Print the material from its beginning through the line that contains "16 cartes Homme", including that line, exactly as it reads. Leave the pictures out.
[[ EXCERPTED RECORDS, beginning ]]
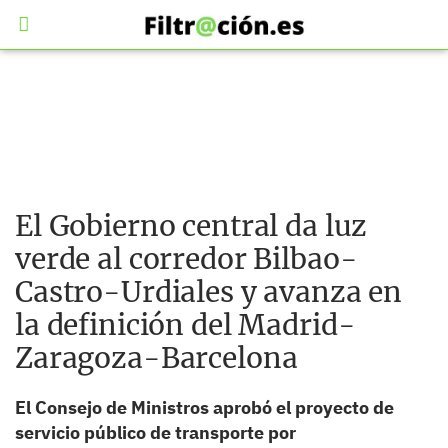
El Gobierno central da luz
verde al corredor Bilbao-
Castro-Urdiales y avanza en
la definición del Madrid-
Zaragoza-Barcelona
El Consejo de Ministros aprobó el proyecto de
servicio público de transporte por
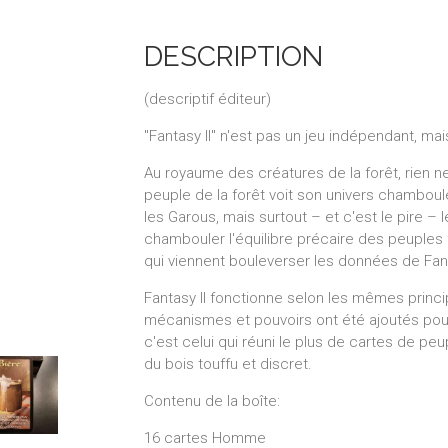
DESCRIPTION
(descriptif éditeur)
"Fantasy II" n'est pas un jeu indépendant, ma
Au royaume des créatures de la forêt, rien ne
peuple de la forêt voit son univers chamboulé 
les Garous, mais surtout – et c'est le pire 
chambouler l'équilibre précaire des peuples
qui viennent bouleverser les données de Fan
Fantasy II fonctionne selon les mêmes princ
mécanismes et pouvoirs ont été ajoutés pour
c'est celui qui réuni le plus de cartes de peu
du bois touffu et discret.
Contenu de la boîte:
16 cartes Homme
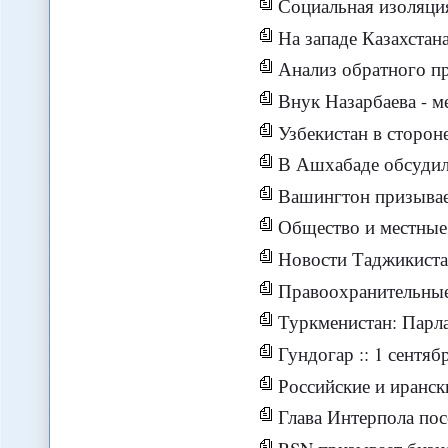
Социальная изоляция влияет н
На западе Казахстан
Анализ обратного процесса
Внук Назарбаева - мелкий толстос
Узбекистан в сторон
В Ашхабаде обсудили вопросы эн
Вашингтон призывает 
Общество и местные 
Новости Таджикистана -
Правоохранительные органы Узбеки
Туркменистан: Парламент стал двухпартийным, 
Гундогар :: 1 сентя
Российские и иранск
Глава Интерпола посет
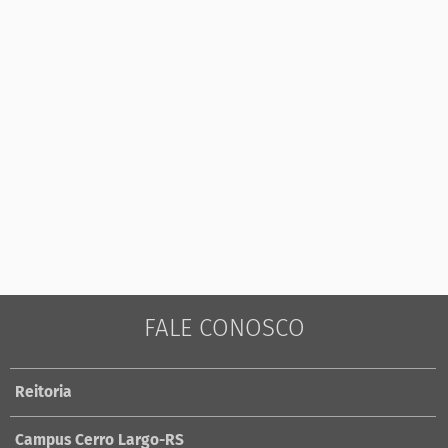
FALE CONOSCO
Reitoria
Campus Cerro Largo-RS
[[ EXCERPTED RECORDS, end ]]
**SOLVED EXERCISE**
El Gobierno central da luz
verde al corredor Bilbao-
Castro-Urdiales y avanza en
la definición del Madrid-
Zaragoza-Barcelona
El Consejo de Ministros aprobó el proyecto de
servicio público de transporte por
DESCRIPTION
(descriptif éditeur)
"Fantasy II" n'est pas un jeu indépendant, ma
Au royaume des créatures de la forêt, rien ne
peuple de la forêt voit son univers chamboulé 
les Garous, mais surtout – et c'est le pire 
chambouler l'équilibre précaire des peuples
qui viennent bouleverser les données de Fan
Fantasy II fonctionne selon les mêmes princ
mécanismes et pouvoirs ont été ajoutés pour
c'est celui qui réuni le plus de cartes de peu
du bois touffu et discret.
Contenu de la boîte:
16 cartes Homme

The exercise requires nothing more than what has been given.